Someone has tried to create a festive atmosphere in this dark panelled room: sprigs of holly tacked to the portraits of the asylum founders, a sparsely decorated Christmas tree leaning sideways.

 

Watched over by Mr. Sneed and the matron, both of them with fixed smiles on their faces, the dancers, patients from the First and Second Galleries, appear to be enjoying themselves, despite having their toes trodden on by their partners, male patients with whom they are allowed to fraternise on this occasion. Mrs. Smythe's partner is so short his head is almost buried in her ample bosom but she seem satisfied with her beau.
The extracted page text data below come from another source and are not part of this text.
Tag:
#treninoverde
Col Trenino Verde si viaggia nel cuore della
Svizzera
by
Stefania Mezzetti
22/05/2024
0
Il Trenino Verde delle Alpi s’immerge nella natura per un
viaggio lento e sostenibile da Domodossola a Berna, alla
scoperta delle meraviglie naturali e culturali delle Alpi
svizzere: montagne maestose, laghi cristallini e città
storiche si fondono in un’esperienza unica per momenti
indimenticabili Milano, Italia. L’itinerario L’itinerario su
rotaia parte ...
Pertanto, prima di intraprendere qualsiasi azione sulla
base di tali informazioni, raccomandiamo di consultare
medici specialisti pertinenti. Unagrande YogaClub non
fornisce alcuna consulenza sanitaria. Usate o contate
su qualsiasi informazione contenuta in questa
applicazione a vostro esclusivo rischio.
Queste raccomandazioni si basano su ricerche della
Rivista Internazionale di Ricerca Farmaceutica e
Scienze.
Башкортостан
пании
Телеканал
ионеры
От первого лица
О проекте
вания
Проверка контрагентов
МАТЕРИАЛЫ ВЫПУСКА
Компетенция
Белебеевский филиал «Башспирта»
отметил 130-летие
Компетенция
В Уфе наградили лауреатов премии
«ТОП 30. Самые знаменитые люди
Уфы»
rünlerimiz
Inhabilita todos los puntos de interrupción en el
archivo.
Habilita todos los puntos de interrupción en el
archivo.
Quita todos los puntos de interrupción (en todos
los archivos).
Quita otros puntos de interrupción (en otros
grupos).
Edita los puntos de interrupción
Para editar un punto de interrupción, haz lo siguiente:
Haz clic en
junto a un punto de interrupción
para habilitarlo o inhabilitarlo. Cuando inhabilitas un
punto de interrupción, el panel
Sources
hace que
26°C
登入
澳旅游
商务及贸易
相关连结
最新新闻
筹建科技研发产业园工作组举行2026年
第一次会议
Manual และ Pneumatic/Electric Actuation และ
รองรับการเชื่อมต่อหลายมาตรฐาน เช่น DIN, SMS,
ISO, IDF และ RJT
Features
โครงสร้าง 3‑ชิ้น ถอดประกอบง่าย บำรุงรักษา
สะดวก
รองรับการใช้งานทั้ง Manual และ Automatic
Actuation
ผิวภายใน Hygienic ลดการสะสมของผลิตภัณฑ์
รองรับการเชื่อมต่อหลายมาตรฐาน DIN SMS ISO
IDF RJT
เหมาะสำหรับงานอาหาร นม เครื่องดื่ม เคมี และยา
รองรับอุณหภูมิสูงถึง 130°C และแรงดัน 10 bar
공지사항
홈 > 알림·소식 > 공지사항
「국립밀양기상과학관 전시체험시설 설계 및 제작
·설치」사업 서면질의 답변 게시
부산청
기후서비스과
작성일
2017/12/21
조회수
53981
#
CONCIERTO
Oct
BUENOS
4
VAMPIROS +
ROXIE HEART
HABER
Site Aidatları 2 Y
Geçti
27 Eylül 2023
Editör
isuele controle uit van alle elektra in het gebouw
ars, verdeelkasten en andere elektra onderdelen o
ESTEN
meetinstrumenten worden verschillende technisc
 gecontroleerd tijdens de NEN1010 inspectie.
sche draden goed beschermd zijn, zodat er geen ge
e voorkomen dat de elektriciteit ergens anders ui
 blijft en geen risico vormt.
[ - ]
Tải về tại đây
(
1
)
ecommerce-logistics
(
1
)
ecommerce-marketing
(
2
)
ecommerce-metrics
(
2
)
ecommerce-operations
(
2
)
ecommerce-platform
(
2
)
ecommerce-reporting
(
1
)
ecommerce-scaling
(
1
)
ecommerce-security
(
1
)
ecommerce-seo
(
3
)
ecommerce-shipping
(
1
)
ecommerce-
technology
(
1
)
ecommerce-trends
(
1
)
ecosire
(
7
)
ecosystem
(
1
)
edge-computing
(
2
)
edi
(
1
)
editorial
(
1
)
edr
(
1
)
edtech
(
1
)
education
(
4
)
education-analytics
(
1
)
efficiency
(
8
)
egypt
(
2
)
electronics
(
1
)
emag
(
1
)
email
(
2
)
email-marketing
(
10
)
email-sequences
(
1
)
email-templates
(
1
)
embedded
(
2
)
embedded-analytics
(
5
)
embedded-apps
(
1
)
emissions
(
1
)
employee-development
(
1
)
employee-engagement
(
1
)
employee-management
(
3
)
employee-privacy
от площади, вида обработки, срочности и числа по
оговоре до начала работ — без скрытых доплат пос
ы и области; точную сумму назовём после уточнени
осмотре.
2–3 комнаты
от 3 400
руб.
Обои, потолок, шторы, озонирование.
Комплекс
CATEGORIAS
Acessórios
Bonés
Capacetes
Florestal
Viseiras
There aren't enough men to go round so some attendants are joining in. Every now and then Eliza swings into view, bright-eyed and smiling.

 

I glance at Weeks. She's not dancing but standing with a sour expression on her face, keeping an eye on us wallflowers who are drooping on benches at the side. I see, with a start, Beatrice Hill beside her, watching the dancers from an invalid chair. That time I talked to her—it seems an age ago now. Again I see that faint resemblance to my cousin in her profile.

 

Grace ... Do you know I'm here?

 

The polka ends and Eliza comes over to me, out of breath and laughing. "Why don't you have a dance, Miss? It's fun."

 

"I can't. I don't know how."

 

"It's easy. You just have to follow the music."

 

The pianist is starting up again, the fiddler joining in and suddenly Eliza seizes my hand and pulls me from the bench.